Bauchi State governor, Mohammed Abubakar, also stated that the Attorney General of the Federation and Minister of Justice, Abubakar Malami, briefed the Council on prison decongestion and the cases of condemned convicts nationwide.

He said council noted the efforts by the federal government to decongest the prisons, which led to 1,310 inmates that committed minor offences being set free with options of fine.

Abubakar said the need to decide on 2,359 condemned convicts became necessary because of the threats they portended to the society.

He said:  “The Attorney General of the Federation made a presentation on the vexed issue of prison decongestion. The problems bedeviling prisons in Nigeria is a matter of common knowledge and this presentation has special consideration for condemned prisoners.

“As at July 18, we had 2,359 condemned convicts nationwide and the threats they present to the prison system is very, very clear.
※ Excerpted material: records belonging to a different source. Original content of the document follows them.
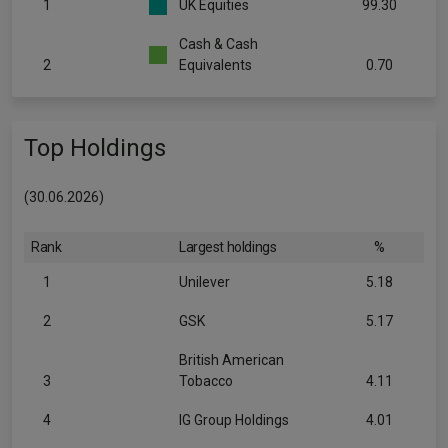
1
UK Equities
99.30
Cash & Cash
2
Equivalents
0.70
Top Holdings
(30.06.2026)
Rank
Largest holdings
%
1
Unilever
5.18
2
GSK
5.17
British American
3
Tobacco
4.11
4
IG Group Holdings
4.01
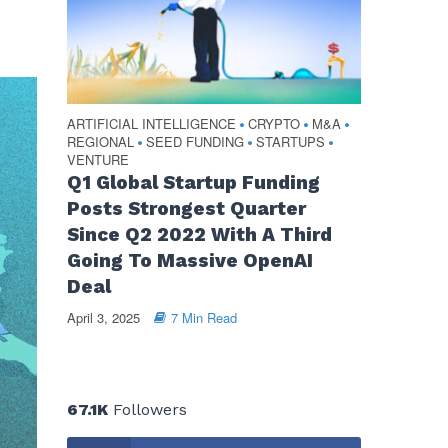
ARTIFICIAL INTELLIGENCE
CRYPTO
M&A
•
•
•
REGIONAL
SEED FUNDING
STARTUPS
•
•
•
VENTURE
Q1 Global Startup Funding
Posts Strongest Quarter
Since Q2 2022 With A Third
Going To Massive OpenAI
Deal
April 3, 2025
7 Min Read
67.1K
Followers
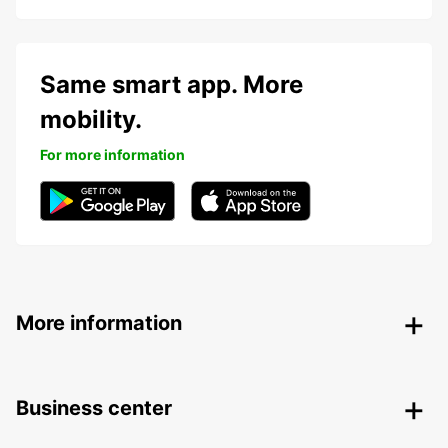
Same smart app. More
mobility.
For more information
More information
Business center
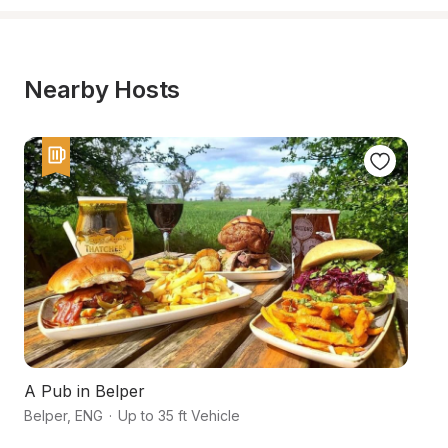
Nearby Hosts
A Pub in Belper
Hi
Belper
,
ENG
·
Up to 35 ft Vehicle
As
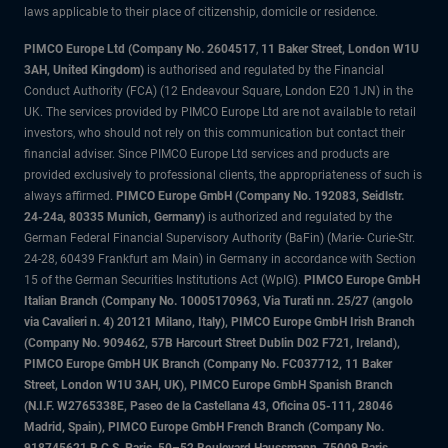
laws applicable to their place of citizenship, domicile or residence.
PIMCO Europe Ltd (Company No. 2604517
,
11 Baker Street, London W1U
3AH, United Kingdom)
is authorised and regulated by the Financial
Conduct Authority (FCA) (12 Endeavour Square, London E20 1JN) in the
UK. The services provided by PIMCO Europe Ltd are not available to retail
investors, who should not rely on this communication but contact their
financial adviser. Since PIMCO Europe Ltd services and products are
provided exclusively to professional clients, the appropriateness of such is
always affirmed.
PIMCO Europe GmbH (Company No. 192083, Seidlstr.
24-24a, 80335 Munich, Germany)
is authorized and regulated by the
German Federal Financial Supervisory Authority (BaFin) (Marie- Curie-Str.
24-28, 60439 Frankfurt am Main) in Germany in accordance with Section
15 of the German Securities Institutions Act (WpIG).
PIMCO Europe GmbH
Italian Branch (Company No. 10005170963, Via Turati nn. 25/27 (angolo
via Cavalieri n. 4) 20121 Milano, Italy), PIMCO Europe GmbH Irish Branch
(Company No. 909462, 57B Harcourt Street Dublin D02 F721, Ireland),
PIMCO Europe GmbH UK Branch (Company No. FC037712, 11 Baker
Street, London W1U 3AH, UK), PIMCO Europe GmbH Spanish Branch
(N.I.F. W2765338E, Paseo de la Castellana 43, Oficina 05-111, 28046
Madrid, Spain), PIMCO Europe GmbH French Branch (Company No.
Because these are a set of people who do not have any care in the world, the system has already condemned them and the need to carry out whatever sentence that has been passed by the courts is very, very eminent.”

According to him, the recommendations are: “That state governors may wish to carry out a review of the cases of condemned convicts within their jurisdiction as enshrined in Section 212 of the 1999 Constitution;

“That the Nigerian Prisons Service review it’s policy on inter-state transfer of prisoners to reduce incidences of prisoners being held outside their states of conviction; and

“Cases of convicts outside the state of conviction maybe forwarded to the governor of the state where they were sentenced for consideration.

“Council noted recommendations and welcome actions by governors. Most of the actions are to be taken by governors because, for example, for the condemned prisoners, it is the governors that have the responsibility of signing the warrant of execution. What usually bedevils this system is the fact that, for example, all the prisons in Bauchi do not have facilities for execution of condemned criminals.

“So if a prisoner is sentenced to death in Bauchi, he will have to be transferred to Jos prison for execution and when that is done, the two governors of Bauchi and Plateau will have to sign the warrant of execution. Usually what happens is that the Plateau State governor will say ‘I don’t know anything about this condemned prisoner, he was not condemned in my state.

“So, this is what is causing the congestion and the Attorney General is working on the administration of justice Act with a view to fine tuning it to give some powers to the states so that they can take care of these problems. So, council noted and directed governors to take action.

“Council informed that the Minister of Interior had presented an Executive Memorandum to the Federal Executive Council, FEC, on the need for immediate action to prevent failure and breakdown of the prison system.

“FEC on Wednesday, May 24, 2017, directed the Federal Ministry of Justice to put in place measures to fast track the decongestion of prisons nationwide – and National Stakeholders Committee on Prisons Reforms and Decongestion was inaugurated sequel to the FEC directive.”

Special Adviser to the President on Economic Matters, Oluyemi Dipeolu, also said that Council was briefed on the gains of the National MSME Clinics.

He said:  “MSMEs account for nearly 50% of Nigeria’s GDP and provide an estimated 70% of total employment. Among the challenges of the MSMEs are access to finance, poor infrastructure, multiple taxation, limited business development support, inconsistent policies, access to market etc.

“The Clinic demonstrated practical support to MSMEs, provided direct engagement with Regulatory and Service Agencies and created awareness for locally made goods by MSMEs.